━━━ SOURCE MATERIAL

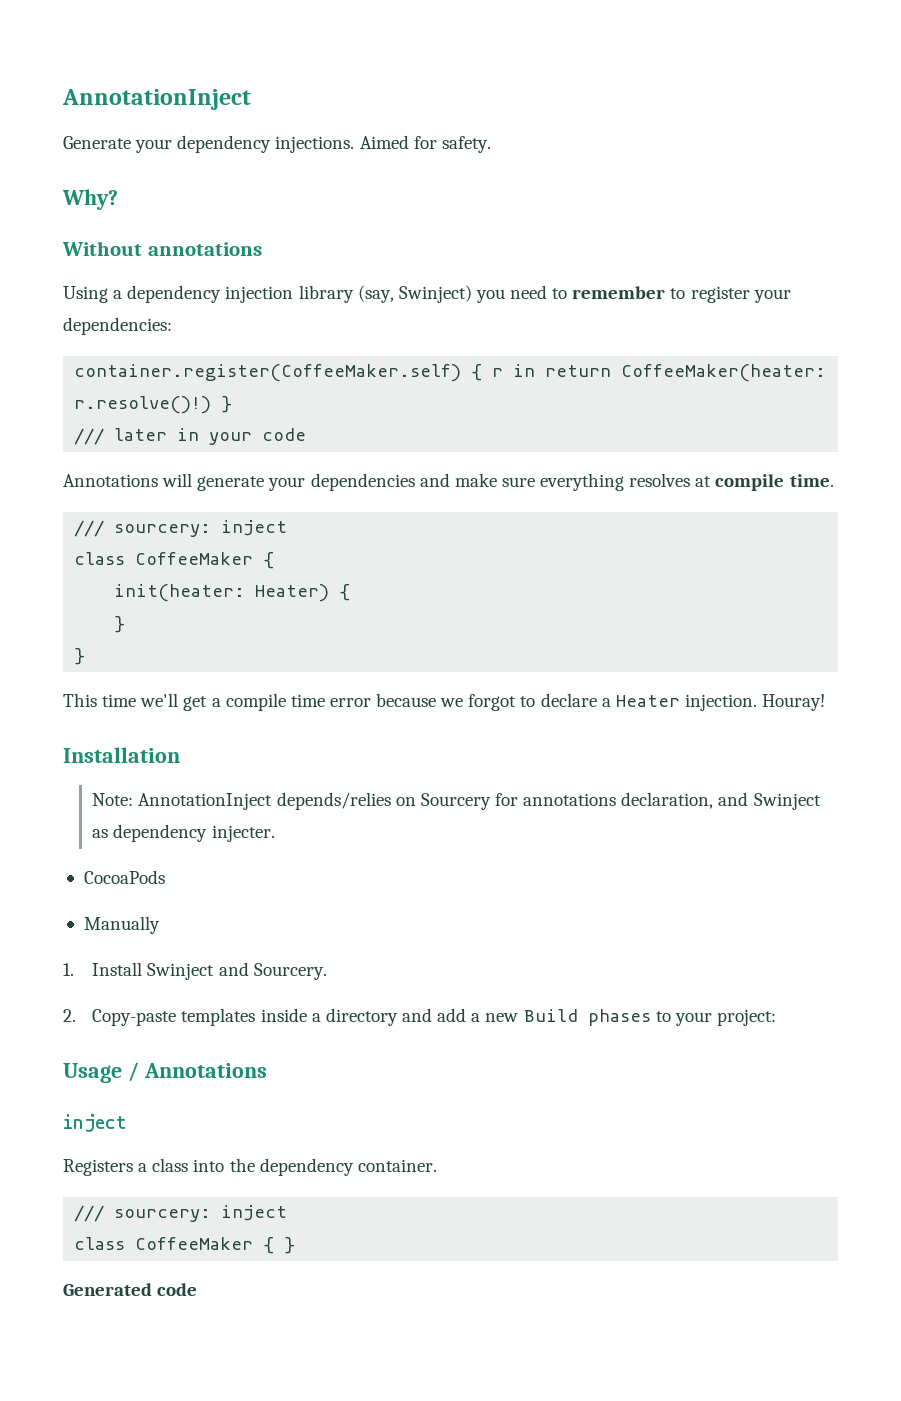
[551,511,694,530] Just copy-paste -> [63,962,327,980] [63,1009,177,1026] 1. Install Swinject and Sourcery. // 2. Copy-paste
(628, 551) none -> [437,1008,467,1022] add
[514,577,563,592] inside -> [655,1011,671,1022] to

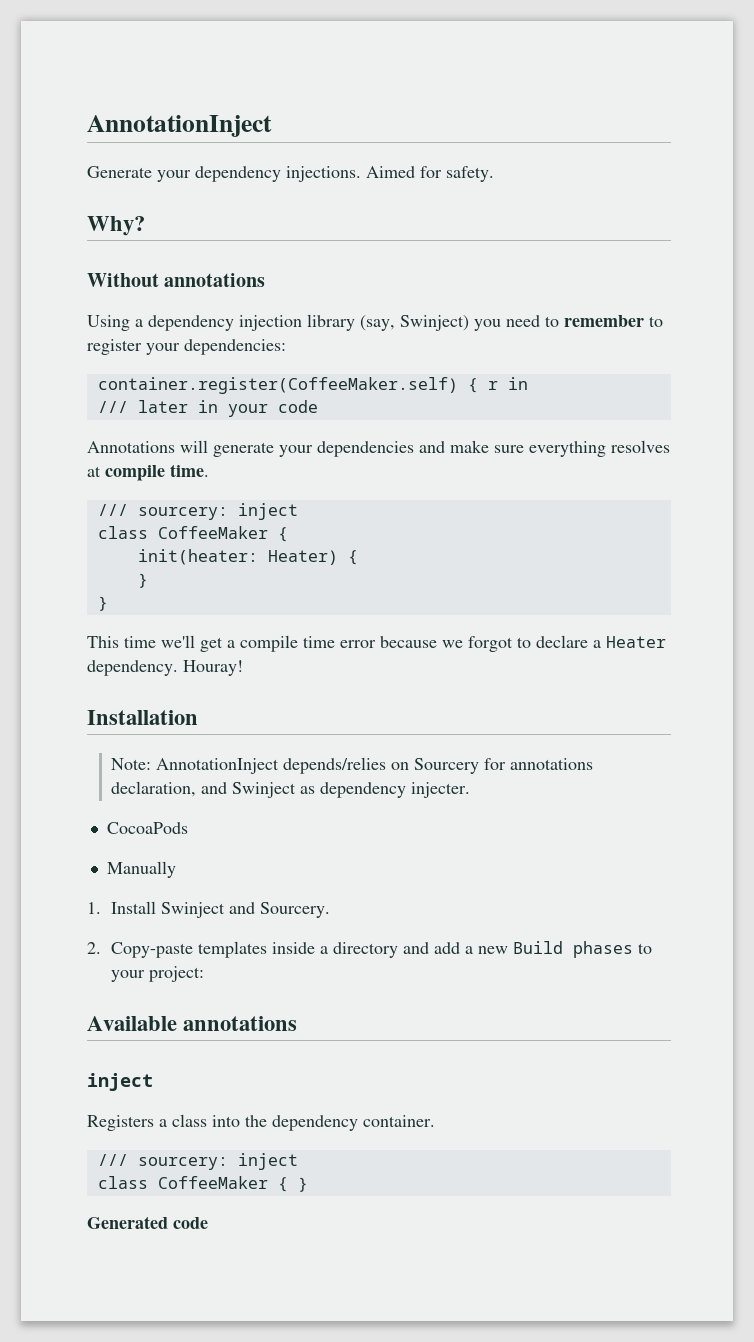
[545,364,827,382] [74,396,233,414] return CoffeeMaker(heater: r.resolve()!) } -> (528, 383) none
[684,694,757,711] injection. -> [87,660,178,676] dependency.
[63,1062,267,1083] Usage / Annotations -> [87,1016,298,1031] Available annotations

━━━━━━

■ EXERCISE INSTRUCTIONS:
Copy the records exactly as they appear, leaving every picture out.

■ YOUR RESPONSE:
[551,511,694,530] Just copy-paste -> [63,962,327,980] [63,1009,177,1026] 1. Install Swinject and Sourcery. // 2. Copy-paste
(628, 551) none -> [437,1008,467,1022] add
[514,577,563,592] inside -> [655,1011,671,1022] to

[545,364,827,382] [74,396,233,414] return CoffeeMaker(heater: r.resolve()!) } -> (528, 383) none
[684,694,757,711] injection. -> [87,660,178,676] dependency.
[63,1062,267,1083] Usage / Annotations -> [87,1016,298,1031] Available annotations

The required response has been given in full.